The schema of the target table will be used to select default setters for transformation of incoming data if there are no ImportColumns to provide other instructions. For example, if the source column is a string, but the Deephaven table column is designated as integer, the importer will attempt to cast the data as integer.

  • The driver will need to be available from the classpath of the importer.
    • Examples of driver classes are:
      • com.microsoft.sqlserver.jdbc.SQLServerDriver for Microsoft SQL Server
      • com.mysql.jdbc.Driver for MySQL
  • The connectionURL will include things like server name, port, authentication, etc, that will vary depending on the type of data source being used.
  • An example of a SQL Server URL for a local, default instance, using integrated Windows security, might be something like the following:
    • jdbc:sqlserver://localhost:1433;databaseName=Sample;integratedSecurity=true
  • Other sources may be a bit different. For example, a sample MySQL connectionURL follows:
    • jdbc:mysql://localhost:3306/Sample?user=root&password=secret

The SQL query format will also vary depending on specific language capabilities and expectations of the data source. However, the resultant columns should match the column names in the target table. Most SQL dialects will allow columns to be calculated or labeled as part of the query, and the importer will match columns based on the resultant labels. Rather than just directly matching result set column names to target table column names, another option is to add transformation metadata to the Deephaven schema. This allows the user to specify options like a different source column name, a different source column data type, whether a column can be null, and even custom transform functions to use during the import.

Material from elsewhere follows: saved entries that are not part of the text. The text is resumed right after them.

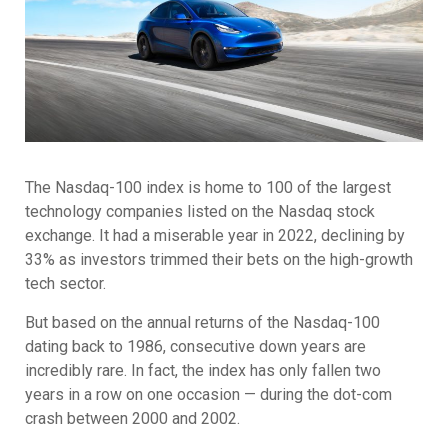
The Nasdaq-100 index is home to 100 of the largest
technology companies listed on the Nasdaq stock
exchange. It had a miserable year in 2022, declining by
33% as investors trimmed their bets on the high-growth
tech sector.
But based on the annual returns of the Nasdaq-100
dating back to 1986, consecutive down years are
incredibly rare. In fact, the index has only fallen two
years in a row on one occasion — during the dot-com
crash between 2000 and 2002.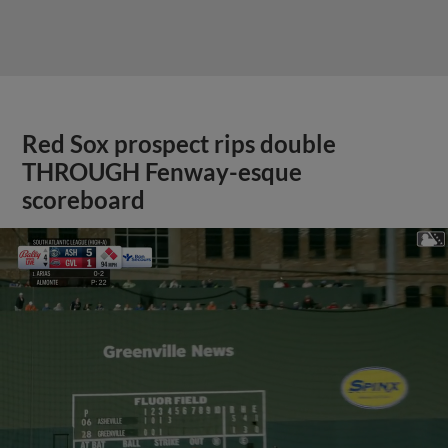
Red Sox prospect rips double
THROUGH Fenway-esque
scoreboard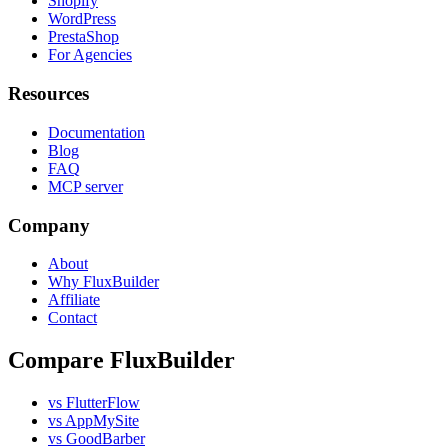
Shopify
WordPress
PrestaShop
For Agencies
Resources
Documentation
Blog
FAQ
MCP server
Company
About
Why FluxBuilder
Affiliate
Contact
Compare FluxBuilder
vs FlutterFlow
vs AppMySite
vs GoodBarber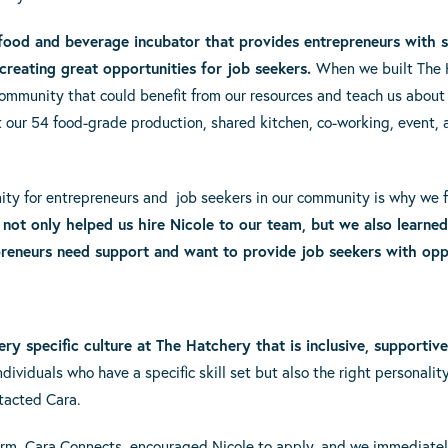
 food and beverage incubator that provides entrepreneurs with s
creating great opportunities for job seekers.
When we built The H
community that could benefit from our resources and teach us about
our 54 food-grade production, shared kitchen, co-working, event, 
ity for entrepreneurs and job seekers in our community is why we fe
not only helped us hire Nicole to our team, but we also learne
reneurs need support and want to provide job seekers with oppo
ery specific culture at The Hatchery that is inclusive, supportive
ividuals who have a specific skill set but also the right personali
tacted Cara.
firm, Cara Connects, encouraged Nicole to apply, and we immediately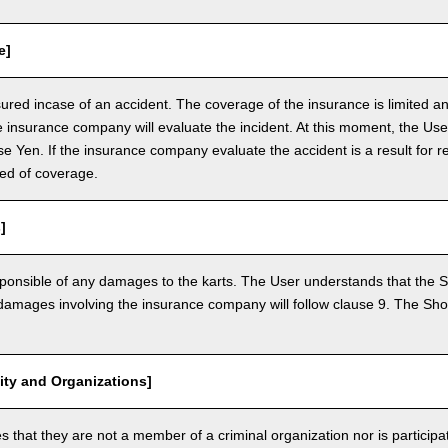
e]
nsured incase of an accident. The coverage of the insurance is limited a
e insurance company will evaluate the incident. At this moment, the Use
 Yen. If the insurance company evaluate the accident is a result for re
ed of coverage.
]
ponsible of any damages to the karts. The User understands that the Sh
mages involving the insurance company will follow clause 9. The Shop 
vity and Organizations]
that they are not a member of a criminal organization nor is participatin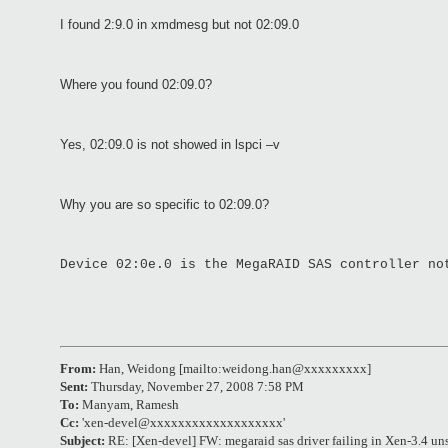
I found 2:9.0 in xmdmesg but not 02:09.0
Where you found 02:09.0?
Yes, 02:09.0 is not showed in lspci –v
Why you are so specific to 02:09.0?
Device 02:0e.0 is the MegaRAID SAS controller no
From:
Han, Weidong [mailto:weidong.han@xxxxxxxxx]
Sent:
Thursday, November 27, 2008 7:58 PM
To:
Manyam, Ramesh
Cc:
'xen-devel@xxxxxxxxxxxxxxxxxxx'
Subject:
RE: [Xen-devel] FW: megaraid sas driver failing in Xen-3.4 un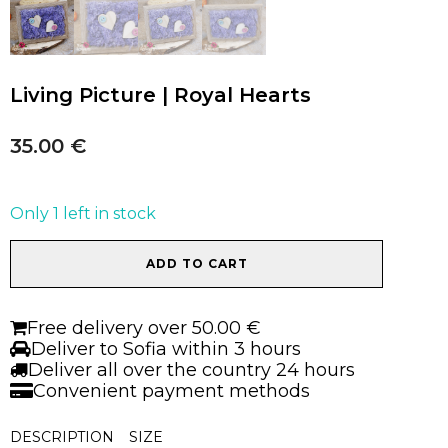
Living Picture | Royal Hearts
35.00
€
Only 1 left in stock
Living
ADD TO CART
Picture
|
Royal
Free delivery over 50.00 €
Hearts
Deliver to Sofia within 3 hours
quantity
Deliver all over the country 24 hours
Convenient payment methods
DESCRIPTION
SIZE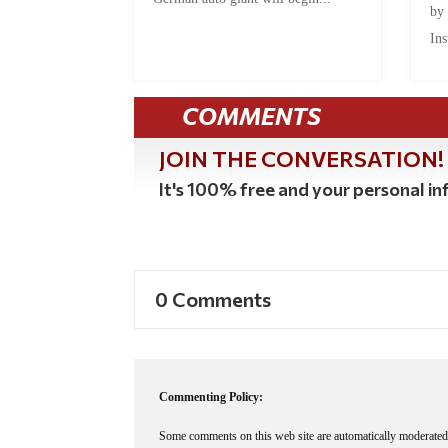
by
Ins
COMMENTS
JOIN THE CONVERSATION!
It's 100% free and your personal inf
0 Comments
Commenting Policy:
Some comments on this web site are automatically moderated 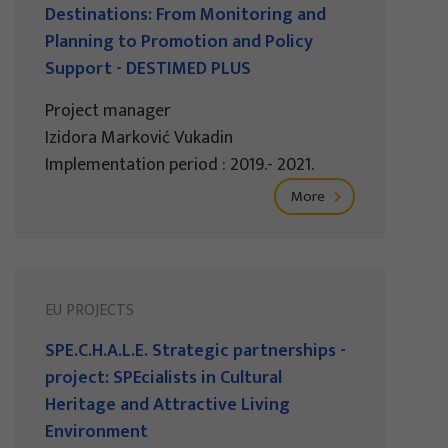
Destinations: From Monitoring and
Planning to Promotion and Policy
Support - DESTIMED PLUS
Project manager
Izidora Marković Vukadin
Implementation period : 2019.- 2021.
More
EU PROJECTS
SPE.C.H.A.L.E. Strategic partnerships -
project: SPEcialists in Cultural
Heritage and Attractive Living
Environment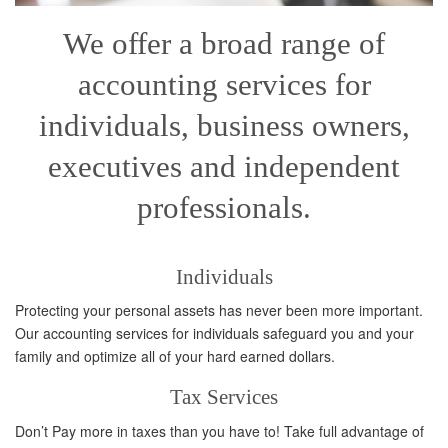
We offer a broad range of
accounting services for
individuals, business owners,
executives and independent
professionals.
Individuals
Protecting your personal assets has never been more important.
Our accounting services for individuals safeguard you and your
family and optimize all of your hard earned dollars.
Tax Services
Don’t Pay more in taxes than you have to! Take full advantage of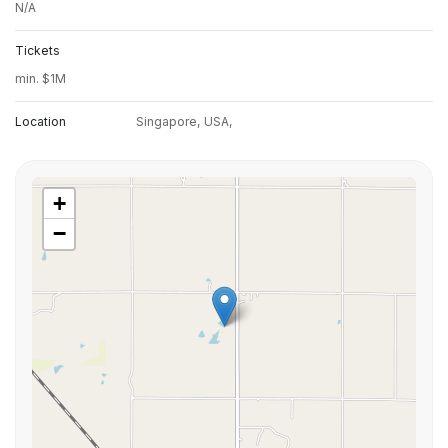
N/A
Tickets
min. $1M
Location
Singapore,
USA,
+
−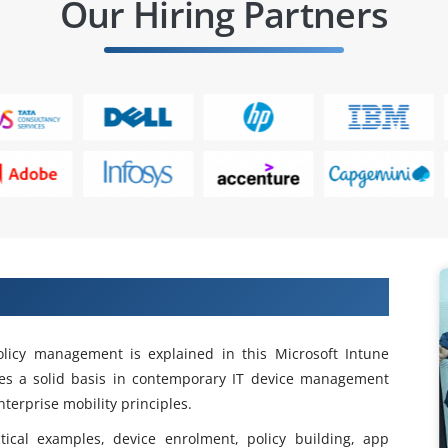
Our Hiring Partners
ntune Training in Anna Nagar
 policy management is explained in this Microsoft Intune
des a solid basis in contemporary IT device management
terprise mobility principles.
tical examples, device enrolment, policy building, app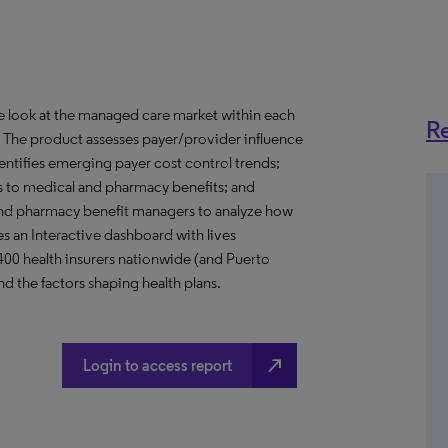
ve look at the managed care market within each
Re
o. The product assesses payer/provider influence
dentifies emerging payer cost control trends;
s to medical and pharmacy benefits; and
nd pharmacy benefit managers to analyze how
s an Interactive dashboard with lives
 400 health insurers nationwide (and Puerto
d the factors shaping health plans.
north_east
Login to access report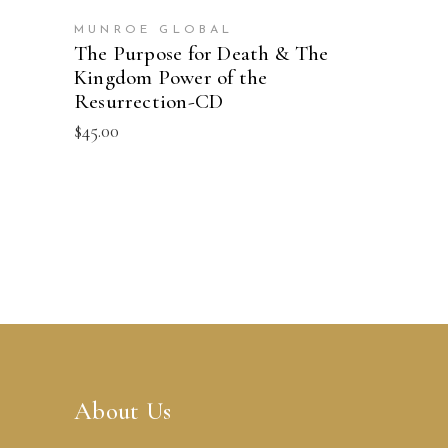
MUNROE GLOBAL
The Purpose for Death & The
Kingdom Power of the
Resurrection-CD
$
45.00
About Us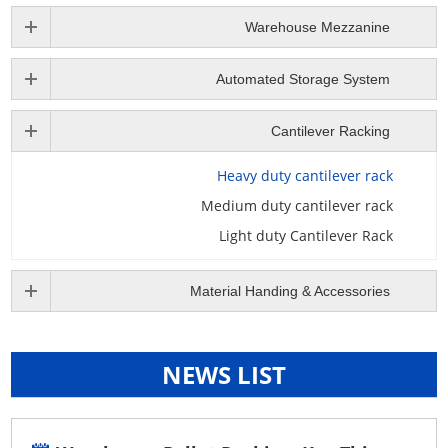
Warehouse Mezzanine
Automated Storage System
Cantilever Racking
Heavy duty cantilever rack
Medium duty cantilever rack
Light duty Cantilever Rack
Material Handing & Accessories
NEWS LIST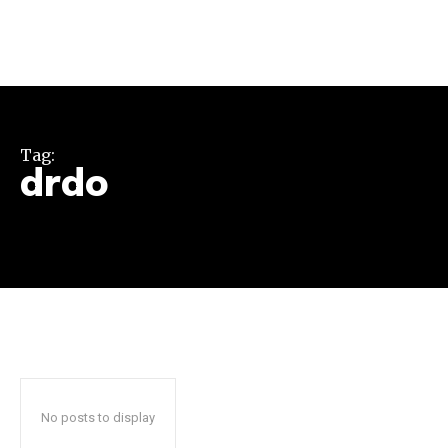
Tag:
drdo
Join our community of
SUBSCRIBERS and be part of the
conversation.
To subscribe, simply enter your email address on our website
or click the subscribe button below. Don't worry, we respect
your privacy and won't spam your inbox. Your information is
safe with us.
No posts to display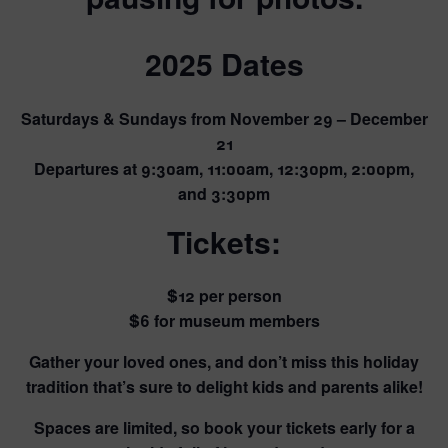
2025 Dates
Saturdays & Sundays from November 29 – December
21
Departures at 9:30am, 11:00am, 12:30pm, 2:00pm,
and 3:30pm
Tickets
:
$12 per person
$6 for museum members
Gather your loved ones, and don’t miss this holiday
tradition that’s sure to delight kids and parents alike!
Spaces are limited, so book your tickets early for a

See the general importer topic for a sample of schema for an import target table.

In addition to column translation features of the CSV importer, the JDBC importer will perform special handling when the source column is a Date type (JDBC DateTime, Date, or Timestamp), and the destination is a DBDateTime. This handling will attempt to do direct conversion between date values.

Note

DBDateTime is restricted to dates in the range of 09/25/1677 to 04/11/2262.